The Consumer Price Index (CPI) is looked at as the benchmark inflation guide for the United States economy. The CPI measures the change in the cost of a fixed basket of goods and services which would include for example: transportation, electricity, haircuts, restaurants etc. The CPI is published on a monthly base.
The CPI is an extremely important number to follow on a consistent basis both for traders as well as the rest of the public. When prices rise this erodes our purchasing power. In addition, if wages remain static this will reduce consumer’s purchasing power which will lower our living standards. Inflation plays a major role in how politicians vote and how corporate planning takes place. The economy and how businesses functions can be directly affected by inflation.
It is difficult to gauge pricing pressure in one specific good or service and use that as an overall barometer on inflation levels. For example the price of beer may rise by 10 percent in a single month but that would not cause alarm bells if the prices of other liquid drinks were falling or remaining constant. So, the tool most widely used to identify price changes across numerous categories is CPI. The CPI is tracked by traders, analysts, politicians and many others to determine trends and economic policies. Many investors value the core CPI even more than the headline as it removes the volatile components of food and energy.
Producer Price Index (PPI)
The Producer Price Index (PPI) is another major indicator of inflation. The PPI is reported each month and is a measure of wholesale prices at the producer level for items such as consumer goods and capital equipment. The PPI is different than the CPI in that it does not include services.
There are two elements of PPI which consist of PPI intermediate goods and PPI finished goods. The PPI intermediate goods measure the cost of commodities that have undergone transitional processing prior to the final product. Items in this category would include auto parts, leather, fabric, flour etc. The PPI finished goods would consist of items such as furniture, automobiles, gasoline, apparel etc. Both PPI intermediate goods and PPI finished goods are closely watched by traders, economists and politicians.
Purchasing Managers Index
The Purchasing Managers Index (PMI) is a barometer of business activity. The indicator looks at both the manufacturing and services sectors. The PMI is a survey based measure that asks those respondents about how they perceive specific business variable and the potential changes of those variables from the previous month.
Non-Farm Payrolls is a key indicator which represents the payroll data for a large majority of the United States. The indicator does not include non-profit employees, government employees, workers that produce within a private household and farm employees. The indicator is released monthly and is a good barometer of the health of the economy.
The Non-Farm Payrolls is carefully monitored by economist, traders, politicians etc. The numbers are usually released on the first Friday of every month and typically affect the United States dollar as well as the bond and stock markets.
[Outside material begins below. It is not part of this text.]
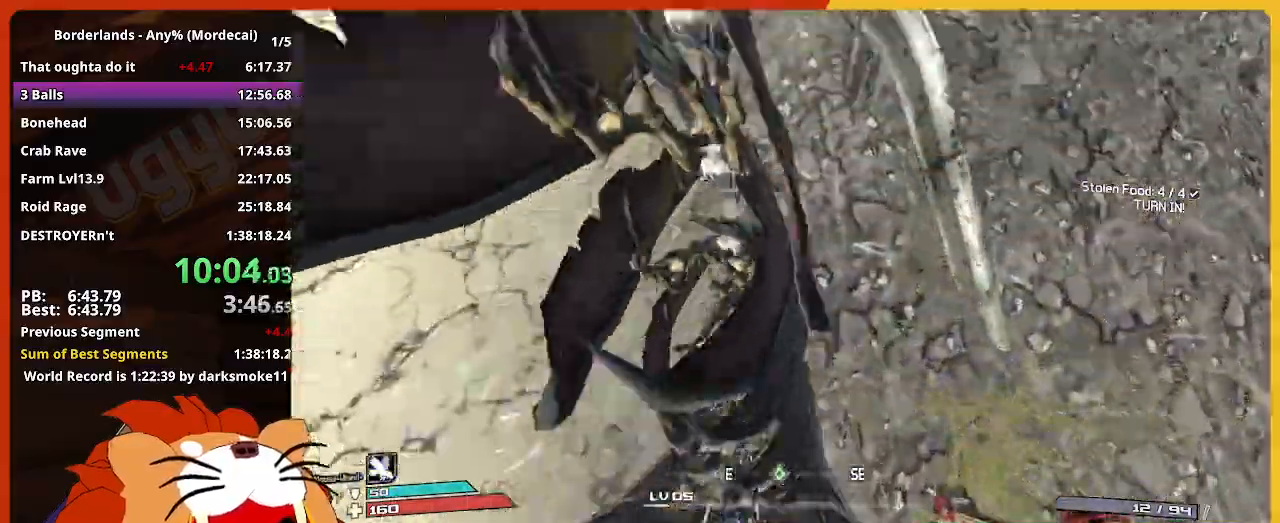
{"keys": ["w"], "events": []}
The United States Department of Labor surveys close to one hundred and forty thousand businesses and thousands of individual work sites in order to capture detailed industry data on employment, number of hours worked and the earnings of workers.
Industrial Production Index
The Industrial Production Index (IPI) is an indicator published by the Federal Reserve Board which measures the real production output of several groups including utilities, mining and manufacturing.
The production data is calculated by using the Fischer Index Formula. Typically, investors will use the IPI to examine the growth of a specific industry. If the IPI indicates that a specific industry is growing month over month this is a strong indicator that the companies within that industry are performing well.
Retail Sales Report
The Retail Sales Report is a closely watched market indicator tracked by economists, traders, investors and politicians. The report tracks the dollar value of merchandise sold within the retail sector. Typically, sample/data is collected from companies that sell products to end consumers.
The report takes into consideration both large box top stores like Target and Walmart as well as smaller Mom and Pop businesses. Consumer spending makes up two-thirds of total GDP. Activity within the retail sector is a direct reflection on the mood of consumers and the condition of the economy.
GDP is one of the most closely watched indicators on the street and is monitored by traders, analysts, government leaders etc. GDP encompasses the total dollar value of all goods and services produced over a specified time frame. GDP represents everything produced by individuals and businesses, including salaries of workers.
GDP numbers are broadcasted every business quarter by the Department of Commerce. Typically, the Department of Commerce revises the estimates either up or down as it receives more accurate data throughout the following quarter.
GDP is usually compared to the previous quarter or year. For example, if the third quarter GDP is up five percent, this means that the economy has grown by five percent over the second quarter.
Consumer Confidence Index
In a nutshell the Consumer Confidence Index (CCI) is a measurement of citizens’ within the United States attitudes about the current and future economic conditions. Within the United States confidence is the driver of demand for the US economy. Typically, when confidence is high, consumers will shop/spend more.
The index is made up of a monthly survey of five thousand households across the United States and is monitored closely by economists.
Manufacturing and Trade Inventories and Sales
The manufacturing and trade inventories and sales is a direct source of information on the state of business inventories and business sales within the United States.
This is an important indicator because it often provides clues about the growth and contraction of our economy. The growth in business inventories can be a hint that sales are slow and that the growth rate in the economy is also slowing down. Typically, if sales begin to slow down businesses may start to cut production of goods which will invariably translate into inventory reductions.